Equations (1), (2) and (3) all represent the work done by any arbitrary electric force \(\vec{F}_E\) moving a charged particle along a path \(c\) from one location to another (in our case, from Conductor A to Conductor B); but the point is that Equation (3) is the most useful since voltage is what engineers typically measure.

Let's now think about how to calculate the work done moving infinitely many point charges (each having a charge of \(dq\)) from Conductor A to Conductor B. If we move an ininitely many point charges of charge \(dq\) from Conductor A to Conductor B, then how much additional charge does Conductor B get? To answer this question, we can just add up every charge \(dq\) added to conductor B. But we have to add up an infinite number of these charges and we must take the infinite sum, \(∫\). Doing so, we find that the total charge added to Conductor B is \(Q=\int{dq}\). How much charge did Conductor A lose? WE could invoke the law of conservation charge if we wanted to be technical, but on a more intuitive level, here's an easy way to think about it: since we removed an amount of charge \(Q\) from Conductor A (in order to move it to Conductor B), the total change in charge of Conductor A is simply just \(-Q\).

Let's now ask a slightly more difficult question: what was the total work done moving all of the charges? We could alreadyy be able to figure out the amount of work done moving a single ppoint charge \(dq\) using Equation (3). If the point charge being moved becomes infinitesimally small, then what's on the opposite sidfe of the equal sign (the work) must also become infinitesimally small and Equation (3) simplifies to

$$dW=ΔV_{AB}dq.\tag{4}$$

Out of all the infinite number of charges (each with charge \(dq\)) that we want to move from Conductor A to Conductor B, Equation (4) represents the work done in moving just one of those charges from Conductor A to Conductor B. But in order to find the total amount of work associated with moving the charge \(Q\) to Conductor B, we must add up the work done in moving every charged particle to get

$$\int{dW}=\int{ΔV_{AB}dq}$$

$$W=\int{ΔV_{AB}dq}.\tag{5}$$

Put simply, Equation (3) is used to find the work done moving a single point charge (but we'd use Equation (4) instead if that point charge is infinitesimally small) and Equation (5) is used to find the work done moving many charged particles. Since the way that a capacitor is charged in real life is by having an electric field (which applies an electric force) moving many charged paarticles (electrons) from one conductor to another, Equation (5) will be mucj more useful to use in our analysis of capacitors.

What is work, though?
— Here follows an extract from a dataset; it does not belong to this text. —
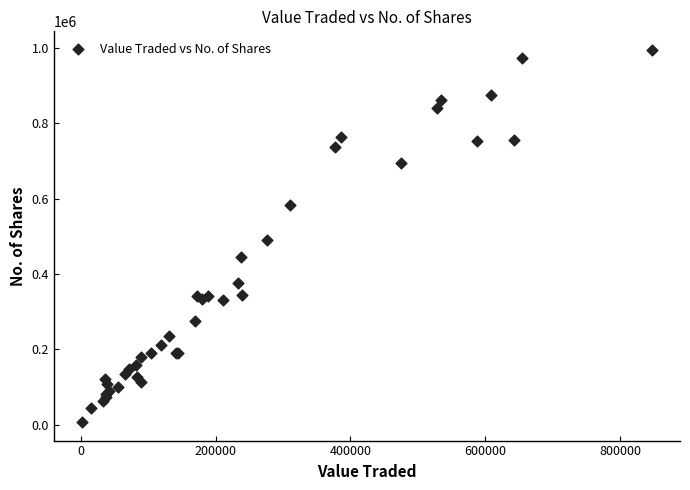

What Y value in the scatter plot is closest to 501037?

490145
Work, of course, measures the amount of energy transfered into or out of a system. Equation (5) is used to calculate how much energy is transfered into or out of the capacitor when you strip one of the conductors of that capacitor of its electrons and move them to the other conductor comprising the capacitor.

$$ΔKE+ΔPE=W+Q+T_{other}$$

I have written the law of conservation of energy above. In our reference frame, the capacitor obviously isn't moving away from us since capacitors are held in place in electrical circuits. There is no loss of energy in the capacitor associated with \(T_{other}\); in other words, we'll assume that the capacitor doesn't lose energy by radiating it away, nor that energy is gained by adding electrons to the system, nor any of the other energy transfer mechanisms besides work and heat. The only non-trivial idealization we'll make is that the capacitors doesn't lose any energy due to heat. In some applications, it is necessary to consider energy lost in a capacitor due to heat. But for out purposes, we'll assume that the heat loss is negligible. Making all of these assumptions, we can write \(ΔPE=W\) and simplify Equation (5) to

$$ΔPE=\int{ΔV_{AB}dq}.\tag{6}$$

In other words, as one of the conductors in a capacitor gets stripped of its electrons which get moved to the other conductor, the transfer of energy \(W\) into the capacitor is additional electrical potential energy.

Well, that concludes this lesson. Hopefully this gives you a sense that by charging a capacitor (moving charges from one conductor to another), this adds electrical energy to the system.